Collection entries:

++++++++++++++++++++

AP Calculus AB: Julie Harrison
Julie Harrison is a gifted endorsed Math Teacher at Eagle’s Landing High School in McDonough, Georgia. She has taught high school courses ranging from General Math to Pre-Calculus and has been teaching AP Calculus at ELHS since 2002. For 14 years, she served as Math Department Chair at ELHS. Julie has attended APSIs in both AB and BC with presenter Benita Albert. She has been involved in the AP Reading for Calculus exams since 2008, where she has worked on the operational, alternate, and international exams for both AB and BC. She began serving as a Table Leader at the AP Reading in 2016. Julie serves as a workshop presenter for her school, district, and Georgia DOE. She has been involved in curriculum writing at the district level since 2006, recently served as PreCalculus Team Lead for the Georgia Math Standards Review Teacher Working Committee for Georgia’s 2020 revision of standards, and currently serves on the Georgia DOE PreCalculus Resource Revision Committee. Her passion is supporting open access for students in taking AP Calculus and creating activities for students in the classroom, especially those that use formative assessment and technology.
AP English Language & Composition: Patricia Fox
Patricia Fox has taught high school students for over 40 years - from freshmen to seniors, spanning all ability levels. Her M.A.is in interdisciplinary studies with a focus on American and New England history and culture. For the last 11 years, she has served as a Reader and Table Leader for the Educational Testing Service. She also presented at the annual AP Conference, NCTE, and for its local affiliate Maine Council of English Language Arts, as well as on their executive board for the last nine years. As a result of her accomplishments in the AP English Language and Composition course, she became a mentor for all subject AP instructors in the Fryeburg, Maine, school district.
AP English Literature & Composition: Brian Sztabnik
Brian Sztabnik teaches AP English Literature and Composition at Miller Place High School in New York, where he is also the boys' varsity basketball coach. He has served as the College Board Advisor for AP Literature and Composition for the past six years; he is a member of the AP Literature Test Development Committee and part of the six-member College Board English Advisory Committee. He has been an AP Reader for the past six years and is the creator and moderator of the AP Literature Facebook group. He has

++++++++++++++++++++

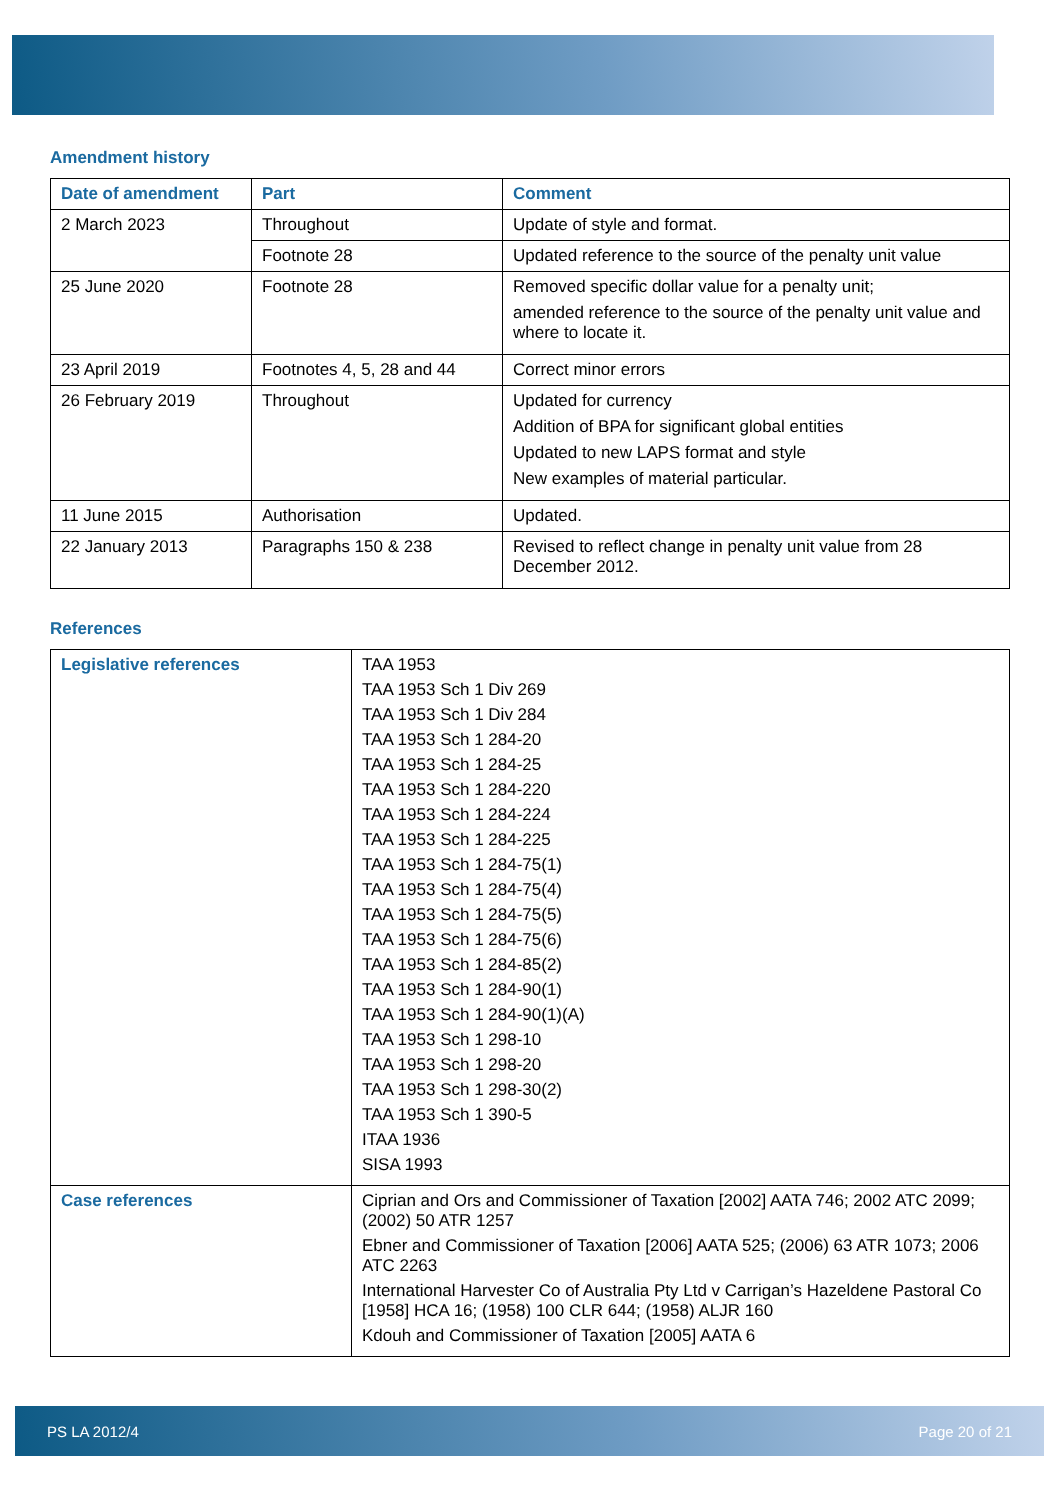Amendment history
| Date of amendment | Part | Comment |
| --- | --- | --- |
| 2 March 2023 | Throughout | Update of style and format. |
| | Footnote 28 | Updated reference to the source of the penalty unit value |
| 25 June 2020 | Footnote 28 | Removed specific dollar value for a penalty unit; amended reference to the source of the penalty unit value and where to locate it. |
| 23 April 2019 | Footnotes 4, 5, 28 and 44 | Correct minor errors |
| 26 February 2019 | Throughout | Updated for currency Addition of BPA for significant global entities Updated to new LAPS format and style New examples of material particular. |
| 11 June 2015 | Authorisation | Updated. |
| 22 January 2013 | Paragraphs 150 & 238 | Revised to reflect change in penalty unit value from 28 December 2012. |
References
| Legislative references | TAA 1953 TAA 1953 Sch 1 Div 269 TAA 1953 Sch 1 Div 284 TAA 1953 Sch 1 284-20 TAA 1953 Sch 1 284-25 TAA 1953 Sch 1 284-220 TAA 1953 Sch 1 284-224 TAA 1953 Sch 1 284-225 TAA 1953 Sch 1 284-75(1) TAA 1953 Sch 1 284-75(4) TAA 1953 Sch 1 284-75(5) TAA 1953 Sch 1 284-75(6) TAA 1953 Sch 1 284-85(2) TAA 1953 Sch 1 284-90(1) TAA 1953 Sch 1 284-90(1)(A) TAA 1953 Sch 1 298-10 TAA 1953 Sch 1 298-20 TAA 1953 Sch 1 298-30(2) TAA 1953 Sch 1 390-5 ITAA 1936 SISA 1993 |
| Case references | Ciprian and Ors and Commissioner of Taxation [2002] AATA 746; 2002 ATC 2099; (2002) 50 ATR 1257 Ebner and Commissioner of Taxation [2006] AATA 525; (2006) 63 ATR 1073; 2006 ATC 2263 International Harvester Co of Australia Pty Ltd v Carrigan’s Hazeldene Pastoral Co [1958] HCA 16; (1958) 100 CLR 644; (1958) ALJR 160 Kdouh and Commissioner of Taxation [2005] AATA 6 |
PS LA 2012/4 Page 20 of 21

++++++++++++++++++++

How to complete this task: Of all the entries above, output exactly the lines between the one holding "December 2012. |" and the one holding "PS LA 2012/4 Page 20 of 21", inclusive.

Written response:
| 22 January 2013 | Paragraphs 150 & 238 | Revised to reflect change in penalty unit value from 28 December 2012. |
References
| Legislative references | TAA 1953 TAA 1953 Sch 1 Div 269 TAA 1953 Sch 1 Div 284 TAA 1953 Sch 1 284-20 TAA 1953 Sch 1 284-25 TAA 1953 Sch 1 284-220 TAA 1953 Sch 1 284-224 TAA 1953 Sch 1 284-225 TAA 1953 Sch 1 284-75(1) TAA 1953 Sch 1 284-75(4) TAA 1953 Sch 1 284-75(5) TAA 1953 Sch 1 284-75(6) TAA 1953 Sch 1 284-85(2) TAA 1953 Sch 1 284-90(1) TAA 1953 Sch 1 284-90(1)(A) TAA 1953 Sch 1 298-10 TAA 1953 Sch 1 298-20 TAA 1953 Sch 1 298-30(2) TAA 1953 Sch 1 390-5 ITAA 1936 SISA 1993 |
| Case references | Ciprian and Ors and Commissioner of Taxation [2002] AATA 746; 2002 ATC 2099; (2002) 50 ATR 1257 Ebner and Commissioner of Taxation [2006] AATA 525; (2006) 63 ATR 1073; 2006 ATC 2263 International Harvester Co of Australia Pty Ltd v Carrigan’s Hazeldene Pastoral Co [1958] HCA 16; (1958) 100 CLR 644; (1958) ALJR 160 Kdouh and Commissioner of Taxation [2005] AATA 6 |
PS LA 2012/4 Page 20 of 21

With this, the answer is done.